Worldwide external disk storage systems factory revenues were up 19% to $5.2bn in the third quarter of 2010, compared to the same period last year, according to research and analyst firm IDC.
The study showed that the total disk storage systems market grew to $7bn in revenues, a 18.5% growth from the prior year’s third quarter.
Total disk storage systems capacity shipped reached 4,299 petabytes, growing 65.2% year over year.
EMC maintained its top position in external disk storage systems market with revenue of $1.4bn, accounting for a market revenue share of 26.1%, while IBM stood second with revenue of $667m and 12.9% revenue share.

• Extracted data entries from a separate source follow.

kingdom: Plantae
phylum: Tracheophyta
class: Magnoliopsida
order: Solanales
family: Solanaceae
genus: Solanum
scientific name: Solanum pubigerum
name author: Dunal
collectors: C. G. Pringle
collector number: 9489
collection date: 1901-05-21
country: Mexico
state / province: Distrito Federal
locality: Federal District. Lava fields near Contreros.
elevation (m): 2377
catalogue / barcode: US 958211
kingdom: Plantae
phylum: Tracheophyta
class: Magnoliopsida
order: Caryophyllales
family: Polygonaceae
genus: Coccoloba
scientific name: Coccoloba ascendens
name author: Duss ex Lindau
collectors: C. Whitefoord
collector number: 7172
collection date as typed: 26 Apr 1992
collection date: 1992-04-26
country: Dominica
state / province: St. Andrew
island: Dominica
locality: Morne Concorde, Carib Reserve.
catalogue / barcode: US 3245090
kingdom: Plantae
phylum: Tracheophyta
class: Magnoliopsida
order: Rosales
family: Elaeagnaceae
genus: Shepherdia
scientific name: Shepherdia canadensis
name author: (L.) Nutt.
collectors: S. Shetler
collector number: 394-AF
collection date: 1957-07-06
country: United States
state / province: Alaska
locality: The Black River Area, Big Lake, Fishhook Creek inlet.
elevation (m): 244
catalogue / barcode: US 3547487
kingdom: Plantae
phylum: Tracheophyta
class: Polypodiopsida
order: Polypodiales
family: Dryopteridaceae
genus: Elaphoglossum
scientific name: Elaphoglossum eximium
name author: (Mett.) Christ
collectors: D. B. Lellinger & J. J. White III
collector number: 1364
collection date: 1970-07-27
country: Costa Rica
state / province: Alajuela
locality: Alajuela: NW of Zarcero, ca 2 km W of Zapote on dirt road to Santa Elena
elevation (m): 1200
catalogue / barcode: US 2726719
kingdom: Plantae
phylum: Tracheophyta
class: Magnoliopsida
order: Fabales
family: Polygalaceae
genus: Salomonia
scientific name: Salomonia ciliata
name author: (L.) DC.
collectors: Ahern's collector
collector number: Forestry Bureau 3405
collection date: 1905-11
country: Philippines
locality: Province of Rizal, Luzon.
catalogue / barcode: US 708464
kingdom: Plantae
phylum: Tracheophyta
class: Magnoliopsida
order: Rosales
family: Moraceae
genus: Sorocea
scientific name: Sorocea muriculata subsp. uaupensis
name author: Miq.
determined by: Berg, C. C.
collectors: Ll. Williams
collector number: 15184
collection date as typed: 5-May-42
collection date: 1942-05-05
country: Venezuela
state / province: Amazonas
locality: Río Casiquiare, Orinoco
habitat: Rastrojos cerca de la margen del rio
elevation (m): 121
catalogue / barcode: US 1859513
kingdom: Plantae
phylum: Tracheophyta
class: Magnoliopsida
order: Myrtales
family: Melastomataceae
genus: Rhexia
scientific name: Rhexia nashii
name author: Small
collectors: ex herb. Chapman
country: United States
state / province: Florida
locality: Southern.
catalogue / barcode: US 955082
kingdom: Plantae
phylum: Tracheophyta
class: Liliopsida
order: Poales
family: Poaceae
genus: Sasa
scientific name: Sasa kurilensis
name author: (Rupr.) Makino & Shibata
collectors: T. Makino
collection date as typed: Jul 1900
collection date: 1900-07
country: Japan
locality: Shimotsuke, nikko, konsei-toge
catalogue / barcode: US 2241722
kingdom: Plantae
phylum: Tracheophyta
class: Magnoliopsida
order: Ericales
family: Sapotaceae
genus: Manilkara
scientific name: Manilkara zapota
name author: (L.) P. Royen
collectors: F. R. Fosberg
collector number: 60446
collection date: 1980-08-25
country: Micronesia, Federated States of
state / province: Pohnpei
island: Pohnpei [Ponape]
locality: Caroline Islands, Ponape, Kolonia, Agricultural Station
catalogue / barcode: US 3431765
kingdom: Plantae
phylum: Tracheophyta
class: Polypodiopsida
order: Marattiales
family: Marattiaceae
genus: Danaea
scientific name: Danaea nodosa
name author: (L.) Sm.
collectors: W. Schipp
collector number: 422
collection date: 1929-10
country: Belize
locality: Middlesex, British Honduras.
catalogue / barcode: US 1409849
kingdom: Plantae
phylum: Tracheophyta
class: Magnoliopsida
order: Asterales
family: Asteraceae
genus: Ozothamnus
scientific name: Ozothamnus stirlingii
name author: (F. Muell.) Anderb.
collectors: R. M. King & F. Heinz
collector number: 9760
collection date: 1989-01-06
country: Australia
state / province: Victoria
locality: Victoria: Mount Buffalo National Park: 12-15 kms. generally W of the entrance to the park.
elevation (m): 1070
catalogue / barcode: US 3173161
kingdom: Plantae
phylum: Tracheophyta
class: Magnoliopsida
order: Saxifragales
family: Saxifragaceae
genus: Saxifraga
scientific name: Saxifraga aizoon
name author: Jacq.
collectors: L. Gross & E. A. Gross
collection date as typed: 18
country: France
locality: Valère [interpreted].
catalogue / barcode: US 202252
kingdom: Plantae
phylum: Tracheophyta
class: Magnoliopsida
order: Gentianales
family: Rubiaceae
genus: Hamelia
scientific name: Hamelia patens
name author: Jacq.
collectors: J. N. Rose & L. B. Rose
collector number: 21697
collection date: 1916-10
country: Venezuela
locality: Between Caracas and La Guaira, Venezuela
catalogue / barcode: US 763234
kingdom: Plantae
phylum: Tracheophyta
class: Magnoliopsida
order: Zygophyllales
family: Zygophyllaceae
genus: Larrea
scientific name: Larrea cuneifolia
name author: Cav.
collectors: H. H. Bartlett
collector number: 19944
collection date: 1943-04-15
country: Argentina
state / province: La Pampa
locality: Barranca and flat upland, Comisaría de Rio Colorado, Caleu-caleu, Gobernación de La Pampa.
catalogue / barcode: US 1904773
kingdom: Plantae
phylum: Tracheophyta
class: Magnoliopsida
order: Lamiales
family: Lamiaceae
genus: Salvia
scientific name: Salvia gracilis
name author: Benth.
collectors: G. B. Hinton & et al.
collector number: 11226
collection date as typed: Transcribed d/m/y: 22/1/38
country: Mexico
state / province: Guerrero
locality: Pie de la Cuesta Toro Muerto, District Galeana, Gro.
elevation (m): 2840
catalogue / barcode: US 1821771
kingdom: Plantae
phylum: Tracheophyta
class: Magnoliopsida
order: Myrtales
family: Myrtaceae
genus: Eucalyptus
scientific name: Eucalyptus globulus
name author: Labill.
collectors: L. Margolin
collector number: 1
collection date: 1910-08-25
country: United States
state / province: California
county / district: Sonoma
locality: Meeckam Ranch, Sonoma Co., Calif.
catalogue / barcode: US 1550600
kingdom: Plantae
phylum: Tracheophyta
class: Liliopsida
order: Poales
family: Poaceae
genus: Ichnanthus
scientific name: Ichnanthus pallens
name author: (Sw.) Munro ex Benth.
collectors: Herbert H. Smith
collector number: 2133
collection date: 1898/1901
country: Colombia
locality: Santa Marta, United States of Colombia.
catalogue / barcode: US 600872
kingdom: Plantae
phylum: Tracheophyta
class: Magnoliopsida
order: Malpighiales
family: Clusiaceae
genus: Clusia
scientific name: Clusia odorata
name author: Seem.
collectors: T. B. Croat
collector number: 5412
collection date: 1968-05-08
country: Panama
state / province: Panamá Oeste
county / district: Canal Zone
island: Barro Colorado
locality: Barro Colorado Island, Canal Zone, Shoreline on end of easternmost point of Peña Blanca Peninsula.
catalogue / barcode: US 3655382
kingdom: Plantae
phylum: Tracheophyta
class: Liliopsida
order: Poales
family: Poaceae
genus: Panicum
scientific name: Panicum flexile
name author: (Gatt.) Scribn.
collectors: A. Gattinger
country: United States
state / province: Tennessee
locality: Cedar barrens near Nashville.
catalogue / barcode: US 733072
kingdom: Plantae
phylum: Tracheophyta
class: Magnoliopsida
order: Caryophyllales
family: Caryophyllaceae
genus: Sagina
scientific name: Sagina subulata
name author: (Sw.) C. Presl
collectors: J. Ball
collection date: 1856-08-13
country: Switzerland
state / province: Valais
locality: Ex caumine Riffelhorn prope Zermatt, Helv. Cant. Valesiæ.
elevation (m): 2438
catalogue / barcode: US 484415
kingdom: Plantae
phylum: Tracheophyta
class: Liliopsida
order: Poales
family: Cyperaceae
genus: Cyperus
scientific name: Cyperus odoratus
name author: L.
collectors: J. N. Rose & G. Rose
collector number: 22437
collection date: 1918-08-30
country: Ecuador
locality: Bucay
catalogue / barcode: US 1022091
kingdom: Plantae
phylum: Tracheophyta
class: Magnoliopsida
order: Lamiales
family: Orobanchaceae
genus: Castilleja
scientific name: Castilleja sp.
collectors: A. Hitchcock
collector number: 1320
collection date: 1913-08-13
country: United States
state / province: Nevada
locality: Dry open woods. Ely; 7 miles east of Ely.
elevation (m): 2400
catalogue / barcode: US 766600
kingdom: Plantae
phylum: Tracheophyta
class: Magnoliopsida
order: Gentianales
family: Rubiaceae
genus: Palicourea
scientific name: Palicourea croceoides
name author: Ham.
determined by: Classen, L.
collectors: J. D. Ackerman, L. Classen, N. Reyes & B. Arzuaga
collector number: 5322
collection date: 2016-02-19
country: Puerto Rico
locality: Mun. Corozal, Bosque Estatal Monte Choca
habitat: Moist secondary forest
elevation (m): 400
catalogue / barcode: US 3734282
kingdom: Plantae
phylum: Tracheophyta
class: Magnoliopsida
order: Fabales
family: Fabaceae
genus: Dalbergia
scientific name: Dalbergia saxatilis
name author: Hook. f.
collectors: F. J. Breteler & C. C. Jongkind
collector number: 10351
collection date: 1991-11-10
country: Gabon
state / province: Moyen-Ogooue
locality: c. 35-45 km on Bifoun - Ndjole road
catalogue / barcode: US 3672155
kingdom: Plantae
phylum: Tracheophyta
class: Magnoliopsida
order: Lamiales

NetApp registered revenue of $601m, ended the quarter in the third position with 11.6% market share, while HP and Dell finished the quarter with 11.1% and 9.1% market share, respectively, IDC reported.
According to the report, total open networked disk storage market (NAS Combined with Open / iSCSI SAN) grew 26.4% year-over-year in the second quarter to $4.3bn in revenues.
EMC continued to maintain its leadership in the total open networked storage market with 30.0% revenue share, followed by NetApp with a 14.0% revenue share.
In the Open SAN market that grew 18.5% year over year, EMC maintained its lead with 23% revenue share, followed by IBM in second and HP in third with 15.5% and 14.3% share, respectively.
The NAS market grew 49.8% year over year, led by EMC with 46.6% revenue share and followed by NetApp with 28.9% share.
The iSCSI SAN market continues to show strong momentum, posting 41.4% revenue growth compared to the prior year’s quarter.
Dell led the market with 33.8% revenue share, followed by EMC and HP, in a statistical tie for second, with 13.8% and 13.7% market share respectively.
IDC storage systems senior research analyst Amita Potnis said the economic crisis of 2009 and commensurate budget reductions compelled end users invest in lower-priced storage systems that still offer enterprise-level features.
"Although most IT budget restraints have been lifted, the trend toward lower-priced systems continued into 2010 as revenues for external storage systems in the lower price bands ($0-$24.99k) increased by 21.1% year over year," Potnis said.